Dam in Kordestan, Iran

Azad Dam (Persian: سد آزاد) is an embankment dam on the Gura River, 40 km west of Sanandaj in Kordestan province, Iran. It is situated in Kurdistan Province and its construction is part of a water management plan for Kurdistan Province. It has an installed electricity generating capacity of 10 MW and future pumped storage power plant with a regenerating capacity of 500 MW.

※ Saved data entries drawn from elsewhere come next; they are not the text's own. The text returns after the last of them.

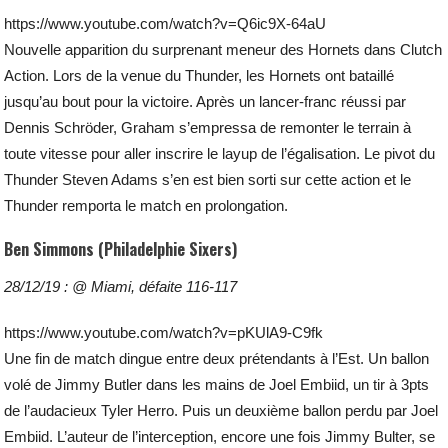
https://www.youtube.com/watch?v=Q6ic9X-64aU
Nouvelle apparition du surprenant meneur des Hornets dans Clutch
Action. Lors de la venue du Thunder, les Hornets ont bataillé
jusqu’au bout pour la victoire. Après un lancer-franc réussi par
Dennis Schröder, Graham s’empressa de remonter le terrain à
toute vitesse pour aller inscrire le layup de l’égalisation. Le pivot du
Thunder Steven Adams s’en est bien sorti sur cette action et le
Thunder remporta le match en prolongation.
Ben Simmons (Philadelphie Sixers)
28/12/19 : @ Miami, défaite 116-117
https://www.youtube.com/watch?v=pKUlA9-C9fk
Une fin de match dingue entre deux prétendants à l’Est. Un ballon
volé de Jimmy Butler dans les mains de Joel Embiid, un tir à 3pts
de l’audacieux Tyler Herro. Puis un deuxième ballon perdu par Joel
Embiid. L’auteur de l’interception, encore une fois Jimmy Bulter, se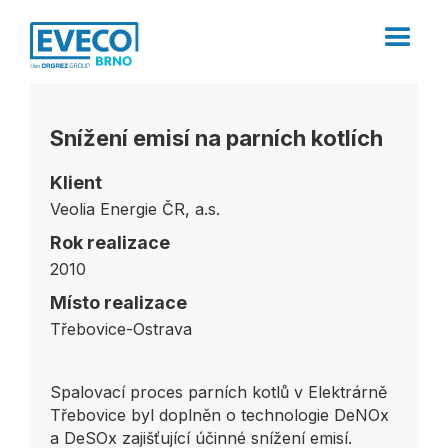
Snížení emisí na parních kotlích
Klient
Veolia Energie ČR, a.s.
Rok realizace
2010
Místo realizace
Třebovice-Ostrava
Spalovací proces parních kotlů v Elektrárně
Třebovice byl doplněn o technologie DeNOx
a DeSOx zajišťující účinné snížení emisí.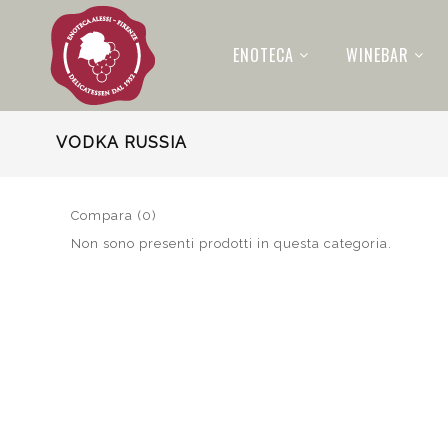
ENOTECA
WINEBAR
VODKA RUSSIA
Compara (0)
Non sono presenti prodotti in questa categoria.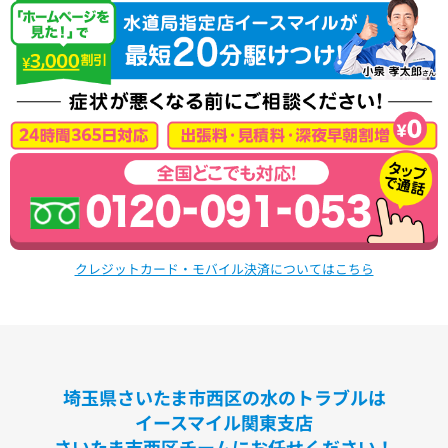
クレジットカード・モバイル決済についてはこちら
埼玉県さいたま市西区の水のトラブルは
イースマイル関東支店
さいたま市西区チームにお任せください！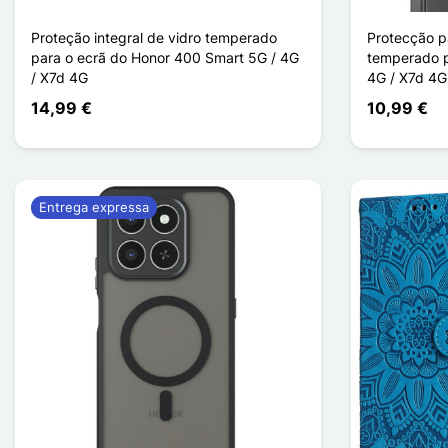
Proteção integral de vidro temperado
Protecção pa
para o ecrã do Honor 400 Smart 5G / 4G
temperado p
/ X7d 4G
4G / X7d 4G
14,99 €
10,99 €
Entrega expressa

The pumped storage power plant is to be connected to the dam via a 1600 m tunnel of which 110 m was built by June 2010. The dam with a length of 595 m and a height of 115 m, has a maximum storage capacity of 260000000 m3 of water. A 175 km canal connecting the dam with towns of Qarveh and Dehlegan will annually supply over 0.25 km3 of water for agricultural purposes to these towns. As the water table of these towns have gone down by over 18 m due to the excessive use of underground water for crop cultivation, the construction of this dam will help to conserve the underground water sources of the area. One village had to be relocated due to construction of the dam and another new village has been built near the body of the dam. It is estimated that Azad dam will yearly produce approximately 95 GWh of electricity. The dam was operational in 2018.